### Document passage:

You are viewing a plain text version of this content. The canonical link for it is here.
Posted to user@cassandra.apache.org by Shammi Jayasinghe <sh...@wso2.com> on 2013/12/19 03:52:20 UTC

How to tune cassandra to avoid OOM

Hi,


We are facing with a problem on Cassandra tuning. In that we have faced
with following OOM scenario[1], after running the system for 6 days. We
have tuned the cassandra with following values. These values also obtained
by going through huge number of testing cycles. But still it has gone OOM.
I would like to know if someone can help on identifying tuning parameters.

In this server , we have given 6GB for the Xmx value and the total memory
in the server is 8GB. Cassandra version is : apache-cassandra-1.2.4

Tuning parameters:

flush_largest_memtables_at: 0.5

reduce_cache_sizes_at: 0.85

reduce_cache_capacity_to: 0.6

commitlog_total_space_in_mb: 16

commitlog_segment_size_in_mb: 16



As i mentioned in the above parameters ( Flush_largest_memtable_at to 0,5)
, i feel that it has not be affected to the server. Is there any way that
we can check whether it is affected as expected to the server ?



[1]WARN 19:16:50,355 Heap is 0.9971737408184552 full.  You may need to
reduce memtable and/or cache sizes.  Cassandra will now flush up to the two
largest memtables to free up memory.  Adjust flush_largest_memtables_at
threshold in cassandra.yaml if you don't want Cassandra to do this
automatically

 WARN 19:18:19,784 Flushing CFS(Keyspace='QpidKeySpace',
ColumnFamily='DestinationSubscriptionsCountRow') to relieve memory pressure

ERROR 19:20:50,316 Exception in thread Thread[ReadStage:63,5,main]

java.lang.OutOfMemoryError: Java heap space

        at java.nio.ByteBuffer.wrap(ByteBuffer.java:350)

        at java.nio.ByteBuffer.wrap(ByteBuffer.java:373)

        at
org.apache.cassandra.io.util.RandomAccessReader.readBytes(RandomAccessReader.java:391)

        at
org.apache.cassandra.utils.ByteBufferUtil.read(ByteBufferUtil.java:392)

        at
org.apache.cassandra.utils.ByteBufferUtil.readWithShortLength(ByteBufferUtil.java:371)

        at
org.apache.cassandra.db.OnDiskAtom$Serializer.deserializeFromSSTable(OnDiskAtom.java:84)

        at
org.apache.cassandra.db.OnDiskAtom$Serializer.deserializeFromSSTable(OnDiskAtom.java:73)

### Input data:
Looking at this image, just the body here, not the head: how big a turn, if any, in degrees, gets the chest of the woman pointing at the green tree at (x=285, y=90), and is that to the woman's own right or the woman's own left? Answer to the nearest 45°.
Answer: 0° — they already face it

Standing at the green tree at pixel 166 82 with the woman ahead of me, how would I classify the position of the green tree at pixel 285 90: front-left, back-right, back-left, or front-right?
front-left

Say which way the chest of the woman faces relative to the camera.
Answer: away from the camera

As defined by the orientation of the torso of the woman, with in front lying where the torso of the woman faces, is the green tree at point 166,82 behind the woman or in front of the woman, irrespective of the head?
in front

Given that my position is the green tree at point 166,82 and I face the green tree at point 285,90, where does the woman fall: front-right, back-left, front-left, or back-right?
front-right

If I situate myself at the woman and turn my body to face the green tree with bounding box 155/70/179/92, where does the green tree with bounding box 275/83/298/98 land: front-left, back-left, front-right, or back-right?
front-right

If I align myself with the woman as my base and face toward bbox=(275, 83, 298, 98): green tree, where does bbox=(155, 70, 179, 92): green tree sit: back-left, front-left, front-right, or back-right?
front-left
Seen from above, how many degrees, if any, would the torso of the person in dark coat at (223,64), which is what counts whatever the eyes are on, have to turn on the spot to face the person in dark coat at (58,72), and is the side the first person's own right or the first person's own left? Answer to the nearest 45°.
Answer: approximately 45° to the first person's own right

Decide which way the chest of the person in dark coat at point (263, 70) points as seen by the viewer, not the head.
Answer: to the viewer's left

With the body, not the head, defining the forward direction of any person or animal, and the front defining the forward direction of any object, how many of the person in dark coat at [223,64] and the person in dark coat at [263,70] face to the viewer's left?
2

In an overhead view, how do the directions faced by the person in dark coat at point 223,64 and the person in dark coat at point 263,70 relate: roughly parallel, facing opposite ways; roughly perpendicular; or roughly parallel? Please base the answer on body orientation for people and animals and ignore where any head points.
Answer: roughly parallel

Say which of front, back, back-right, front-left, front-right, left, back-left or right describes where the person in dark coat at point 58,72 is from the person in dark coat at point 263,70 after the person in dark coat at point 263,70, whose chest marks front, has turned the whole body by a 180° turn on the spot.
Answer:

==

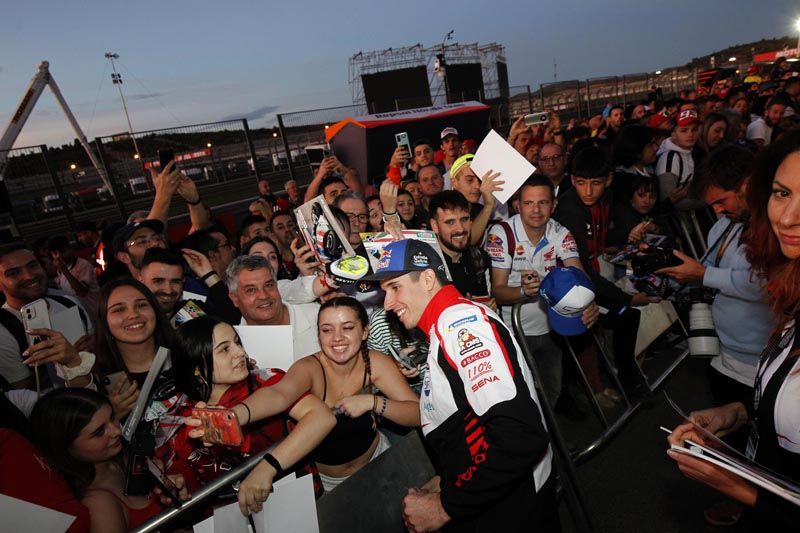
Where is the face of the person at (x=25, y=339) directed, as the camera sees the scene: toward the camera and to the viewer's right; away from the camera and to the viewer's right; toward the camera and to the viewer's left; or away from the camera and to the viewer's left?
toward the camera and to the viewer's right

--

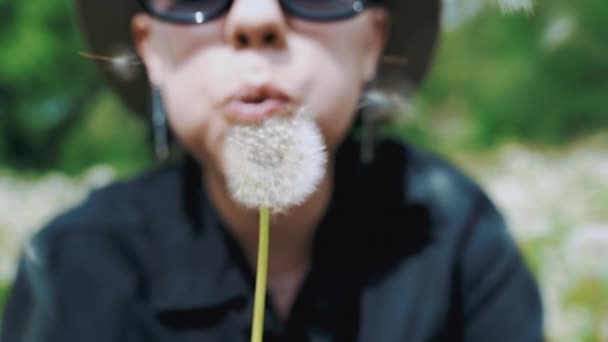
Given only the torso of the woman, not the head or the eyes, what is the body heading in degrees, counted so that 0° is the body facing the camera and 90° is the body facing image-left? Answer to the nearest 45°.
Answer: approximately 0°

### What the exercise asks:
From the Cassandra memory-tuning post, quote the passage starting with "You are viewing" and going on through "has gone OOM.".

### Exercise result:
You are viewing a plain text version of this content. The canonical link for it is here.
Posted to user@cassandra.apache.org by Shammi Jayasinghe <sh...@wso2.com> on 2013/12/19 03:52:20 UTC

How to tune cassandra to avoid OOM

Hi,


We are facing with a problem on Cassandra tuning. In that we have faced
with following OOM scenario[1], after running the system for 6 days. We
have tuned the cassandra with following values. These values also obtained
by going through huge number of testing cycles. But still it has gone OOM.